#### [PROVIDED DATA]
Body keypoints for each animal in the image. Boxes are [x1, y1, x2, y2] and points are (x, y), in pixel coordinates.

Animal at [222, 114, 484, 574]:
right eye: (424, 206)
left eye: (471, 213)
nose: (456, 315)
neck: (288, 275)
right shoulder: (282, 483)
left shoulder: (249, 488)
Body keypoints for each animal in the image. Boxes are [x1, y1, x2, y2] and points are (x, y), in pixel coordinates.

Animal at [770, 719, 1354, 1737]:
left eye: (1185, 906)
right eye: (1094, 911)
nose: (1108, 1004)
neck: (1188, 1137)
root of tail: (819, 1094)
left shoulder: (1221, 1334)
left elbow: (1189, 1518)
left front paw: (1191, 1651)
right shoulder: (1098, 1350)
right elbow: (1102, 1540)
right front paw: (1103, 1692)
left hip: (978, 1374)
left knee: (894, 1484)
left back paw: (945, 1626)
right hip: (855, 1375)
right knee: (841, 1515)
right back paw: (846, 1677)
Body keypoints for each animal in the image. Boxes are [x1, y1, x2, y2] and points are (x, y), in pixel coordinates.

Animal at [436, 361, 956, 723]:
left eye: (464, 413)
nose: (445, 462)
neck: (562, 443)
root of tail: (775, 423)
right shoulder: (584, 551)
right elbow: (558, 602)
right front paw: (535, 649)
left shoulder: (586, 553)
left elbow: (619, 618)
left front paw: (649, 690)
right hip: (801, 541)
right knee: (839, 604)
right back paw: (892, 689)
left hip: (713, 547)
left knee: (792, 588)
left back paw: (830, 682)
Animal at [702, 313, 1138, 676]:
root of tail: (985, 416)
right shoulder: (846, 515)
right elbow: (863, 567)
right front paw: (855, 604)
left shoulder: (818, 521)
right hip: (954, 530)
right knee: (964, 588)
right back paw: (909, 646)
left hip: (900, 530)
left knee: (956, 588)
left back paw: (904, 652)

#### [GOAL OF THE EXERCISE]
Transcribe every entry exactly as it reads.

#### [RESPONSE AREA]
Body keypoints for each animal in the image. Boxes are [x1, y1, x2, y2] and points are (x, y), in pixel coordinates.

Animal at [222, 114, 484, 574]:
right eye: (424, 206)
left eye: (471, 213)
nose: (456, 315)
neck: (288, 275)
right shoulder: (282, 483)
left shoulder: (249, 488)
Body keypoints for each animal in the image. Boxes are [x1, y1, x2, y2] and points are (x, y), in pixel coordinates.

Animal at [770, 719, 1354, 1737]:
left eye: (1185, 906)
right eye: (1094, 911)
nose: (1108, 1004)
neck: (1188, 1137)
root of tail: (819, 1094)
left shoulder: (1221, 1334)
left elbow: (1189, 1518)
left front paw: (1191, 1651)
right shoulder: (1098, 1350)
right elbow: (1102, 1540)
right front paw: (1103, 1692)
left hip: (978, 1374)
left knee: (894, 1484)
left back paw: (945, 1626)
right hip: (855, 1375)
right knee: (841, 1515)
right back paw: (846, 1677)
Body keypoints for each animal in the image. Boxes are [x1, y1, x2, y2] and points are (x, y), in pixel coordinates.

Animal at [436, 361, 956, 723]:
left eye: (464, 413)
nose: (445, 462)
neck: (562, 443)
root of tail: (775, 423)
right shoulder: (584, 551)
right elbow: (558, 602)
right front paw: (535, 649)
left shoulder: (586, 553)
left elbow: (619, 618)
left front paw: (649, 690)
right hip: (801, 541)
right knee: (839, 604)
right back paw: (892, 689)
left hip: (713, 547)
left knee: (792, 588)
left back paw: (830, 682)
Animal at [702, 313, 1138, 676]:
root of tail: (985, 416)
right shoulder: (846, 515)
right elbow: (863, 567)
right front paw: (855, 604)
left shoulder: (818, 521)
right hip: (954, 530)
right knee: (964, 588)
right back paw: (909, 646)
left hip: (900, 530)
left knee: (956, 588)
left back paw: (904, 652)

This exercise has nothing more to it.